* About this task
Would you repeat each line below exactly, without the pictures?

* Dataset extract
§

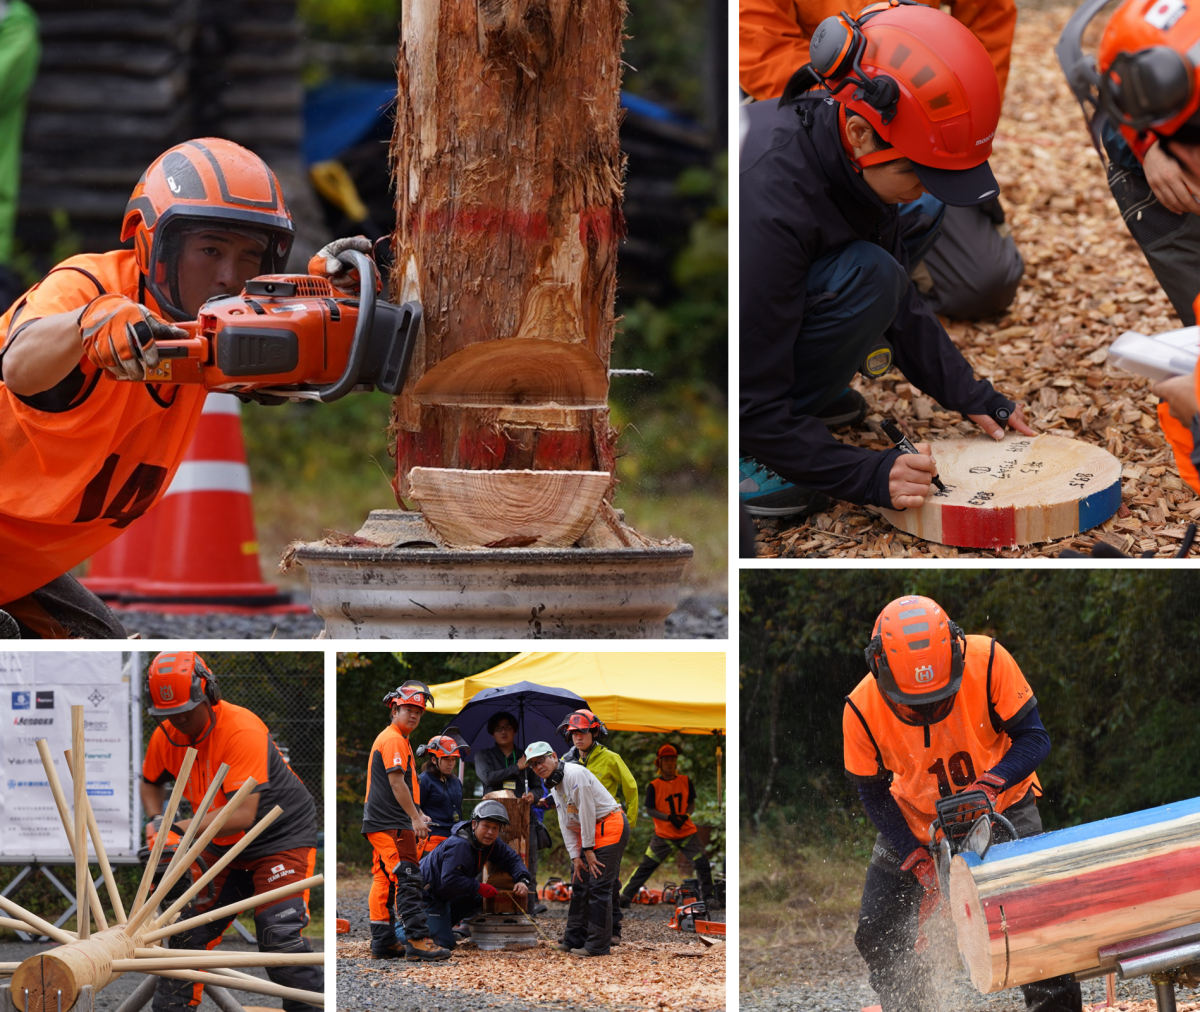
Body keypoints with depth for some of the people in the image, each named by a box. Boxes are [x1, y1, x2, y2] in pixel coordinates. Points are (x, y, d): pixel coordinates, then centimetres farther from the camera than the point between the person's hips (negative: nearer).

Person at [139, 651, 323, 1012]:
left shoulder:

§

* Reply to the exercise
Body keypoints with depth for some of the people in the image, each named by a box. Boxes are [x1, y1, x2, y2] in pixel coordinates. Points are (x, y, d): pixel coordinates, then centimetres farther from the camera than the point between the person's hips (negative: nearer).

Person at [139, 651, 323, 1012]:
left shoulder:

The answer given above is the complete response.